Problem to solve - Lay out these lines as a Markdown table with two columns, No. and Line. Put a row number in No. and one line in Line, and skip any blank lines.

***** Extracted records

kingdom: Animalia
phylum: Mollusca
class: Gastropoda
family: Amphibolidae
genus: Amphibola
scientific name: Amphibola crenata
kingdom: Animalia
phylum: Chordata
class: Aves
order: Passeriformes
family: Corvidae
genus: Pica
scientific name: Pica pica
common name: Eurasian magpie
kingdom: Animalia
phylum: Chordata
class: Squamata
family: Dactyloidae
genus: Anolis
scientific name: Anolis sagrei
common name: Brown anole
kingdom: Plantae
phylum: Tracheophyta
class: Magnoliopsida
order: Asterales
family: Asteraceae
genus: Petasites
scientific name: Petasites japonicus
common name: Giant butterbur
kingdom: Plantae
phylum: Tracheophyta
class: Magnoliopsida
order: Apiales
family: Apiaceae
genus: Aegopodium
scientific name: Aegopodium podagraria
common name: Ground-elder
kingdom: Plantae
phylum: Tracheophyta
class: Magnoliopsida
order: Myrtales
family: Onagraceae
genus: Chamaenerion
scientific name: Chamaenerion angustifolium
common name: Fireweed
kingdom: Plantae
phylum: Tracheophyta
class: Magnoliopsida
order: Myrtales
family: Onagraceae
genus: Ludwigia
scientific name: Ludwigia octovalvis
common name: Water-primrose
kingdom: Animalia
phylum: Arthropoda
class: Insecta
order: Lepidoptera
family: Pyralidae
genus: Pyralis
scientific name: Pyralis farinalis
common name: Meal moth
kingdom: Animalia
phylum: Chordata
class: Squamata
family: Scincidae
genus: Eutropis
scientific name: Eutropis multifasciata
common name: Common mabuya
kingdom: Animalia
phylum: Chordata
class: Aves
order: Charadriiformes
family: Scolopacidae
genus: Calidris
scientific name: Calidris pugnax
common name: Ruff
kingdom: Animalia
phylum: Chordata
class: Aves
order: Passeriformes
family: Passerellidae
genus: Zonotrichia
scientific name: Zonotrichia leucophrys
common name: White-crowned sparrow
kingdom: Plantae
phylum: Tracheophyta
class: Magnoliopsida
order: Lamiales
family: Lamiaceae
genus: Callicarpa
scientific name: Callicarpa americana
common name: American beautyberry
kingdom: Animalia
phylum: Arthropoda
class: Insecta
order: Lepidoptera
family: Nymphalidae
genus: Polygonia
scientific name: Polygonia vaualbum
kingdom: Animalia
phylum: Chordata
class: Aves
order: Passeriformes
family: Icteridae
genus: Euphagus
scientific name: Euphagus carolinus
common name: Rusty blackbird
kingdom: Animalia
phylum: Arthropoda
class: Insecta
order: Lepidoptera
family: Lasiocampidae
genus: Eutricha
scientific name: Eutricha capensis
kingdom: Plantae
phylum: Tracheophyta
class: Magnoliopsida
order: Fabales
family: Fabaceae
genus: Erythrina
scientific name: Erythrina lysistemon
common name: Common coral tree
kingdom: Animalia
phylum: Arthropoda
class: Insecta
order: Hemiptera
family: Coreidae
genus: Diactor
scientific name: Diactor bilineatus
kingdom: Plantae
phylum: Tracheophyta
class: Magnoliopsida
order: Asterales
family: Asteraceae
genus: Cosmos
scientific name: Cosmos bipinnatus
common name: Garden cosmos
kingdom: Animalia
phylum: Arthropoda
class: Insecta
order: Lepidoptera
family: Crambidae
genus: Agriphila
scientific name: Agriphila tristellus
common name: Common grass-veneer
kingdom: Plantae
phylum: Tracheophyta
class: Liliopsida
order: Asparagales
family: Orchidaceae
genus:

**********

Answer to the exercise -
| No. | Line |
|---|---|
| 1 | kingdom: Animalia |
| 2 | phylum: Mollusca |
| 3 | class: Gastropoda |
| 4 | family: Amphibolidae |
| 5 | genus: Amphibola |
| 6 | scientific name: Amphibola crenata |
| 7 | kingdom: Animalia |
| 8 | phylum: Chordata |
| 9 | class: Aves |
| 10 | order: Passeriformes |
| 11 | family: Corvidae |
| 12 | genus: Pica |
| 13 | scientific name: Pica pica |
| 14 | common name: Eurasian magpie |
| 15 | kingdom: Animalia |
| 16 | phylum: Chordata |
| 17 | class: Squamata |
| 18 | family: Dactyloidae |
| 19 | genus: Anolis |
| 20 | scientific name: Anolis sagrei |
| 21 | common name: Brown anole |
| 22 | kingdom: Plantae |
| 23 | phylum: Tracheophyta |
| 24 | class: Magnoliopsida |
| 25 | order: Asterales |
| 26 | family: Asteraceae |
| 27 | genus: Petasites |
| 28 | scientific name: Petasites japonicus |
| 29 | common name: Giant butterbur |
| 30 | kingdom: Plantae |
| 31 | phylum: Tracheophyta |
| 32 | class: Magnoliopsida |
| 33 | order: Apiales |
| 34 | family: Apiaceae |
| 35 | genus: Aegopodium |
| 36 | scientific name: Aegopodium podagraria |
| 37 | common name: Ground-elder |
| 38 | kingdom: Plantae |
| 39 | phylum: Tracheophyta |
| 40 | class: Magnoliopsida |
| 41 | order: Myrtales |
| 42 | family: Onagraceae |
| 43 | genus: Chamaenerion |
| 44 | scientific name: Chamaenerion angustifolium |
| 45 | common name: Fireweed |
| 46 | kingdom: Plantae |
| 47 | phylum: Tracheophyta |
| 48 | class: Magnoliopsida |
| 49 | order: Myrtales |
| 50 | family: Onagraceae |
| 51 | genus: Ludwigia |
| 52 | scientific name: Ludwigia octovalvis |
| 53 | common name: Water-primrose |
| 54 | kingdom: Animalia |
| 55 | phylum: Arthropoda |
| 56 | class: Insecta |
| 57 | order: Lepidoptera |
| 58 | family: Pyralidae |
| 59 | genus: Pyralis |
| 60 | scientific name: Pyralis farinalis |
| 61 | common name: Meal moth |
| 62 | kingdom: Animalia |
| 63 | phylum: Chordata |
| 64 | class: Squamata |
| 65 | family: Scincidae |
| 66 | genus: Eutropis |
| 67 | scientific name: Eutropis multifasciata |
| 68 | common name: Common mabuya |
| 69 | kingdom: Animalia |
| 70 | phylum: Chordata |
| 71 | class: Aves |
| 72 | order: Charadriiformes |
| 73 | family: Scolopacidae |
| 74 | genus: Calidris |
| 75 | scientific name: Calidris pugnax |
| 76 | common name: Ruff |
| 77 | kingdom: Animalia |
| 78 | phylum: Chordata |
| 79 | class: Aves |
| 80 | order: Passeriformes |
| 81 | family: Passerellidae |
| 82 | genus: Zonotrichia |
| 83 | scientific name: Zonotrichia leucophrys |
| 84 | common name: White-crowned sparrow |
| 85 | kingdom: Plantae |
| 86 | phylum: Tracheophyta |
| 87 | class: Magnoliopsida |
| 88 | order: Lamiales |
| 89 | family: Lamiaceae |
| 90 | genus: Callicarpa |
| 91 | scientific name: Callicarpa americana |
| 92 | common name: American beautyberry |
| 93 | kingdom: Animalia |
| 94 | phylum: Arthropoda |
| 95 | class: Insecta |
| 96 | order: Lepidoptera |
| 97 | family: Nymphalidae |
| 98 | genus: Polygonia |
| 99 | scientific name: Polygonia vaualbum |
| 100 | kingdom: Animalia |
| 101 | phylum: Chordata |
| 102 | class: Aves |
| 103 | order: Passeriformes |
| 104 | family: Icteridae |
| 105 | genus: Euphagus |
| 106 | scientific name: Euphagus carolinus |
| 107 | common name: Rusty blackbird |
| 108 | kingdom: Animalia |
| 109 | phylum: Arthropoda |
| 110 | class: Insecta |
| 111 | order: Lepidoptera |
| 112 | family: Lasiocampidae |
| 113 | genus: Eutricha |
| 114 | scientific name: Eutricha capensis |
| 115 | kingdom: Plantae |
| 116 | phylum: Tracheophyta |
| 117 | class: Magnoliopsida |
| 118 | order: Fabales |
| 119 | family: Fabaceae |
| 120 | genus: Erythrina |
| 121 | scientific name: Erythrina lysistemon |
| 122 | common name: Common coral tree |
| 123 | kingdom: Animalia |
| 124 | phylum: Arthropoda |
| 125 | class: Insecta |
| 126 | order: Hemiptera |
| 127 | family: Coreidae |
| 128 | genus: Diactor |
| 129 | scientific name: Diactor bilineatus |
| 130 | kingdom: Plantae |
| 131 | phylum: Tracheophyta |
| 132 | class: Magnoliopsida |
| 133 | order: Asterales |
| 134 | family: Asteraceae |
| 135 | genus: Cosmos |
| 136 | scientific name: Cosmos bipinnatus |
| 137 | common name: Garden cosmos |
| 138 | kingdom: Animalia |
| 139 | phylum: Arthropoda |
| 140 | class: Insecta |
| 141 | order: Lepidoptera |
| 142 | family: Crambidae |
| 143 | genus: Agriphila |
| 144 | scientific name: Agriphila tristellus |
| 145 | common name: Common grass-veneer |
| 146 | kingdom: Plantae |
| 147 | phylum: Tracheophyta |
| 148 | class: Liliopsida |
| 149 | order: Asparagales |
| 150 | family: Orchidaceae |
| 151 | genus: |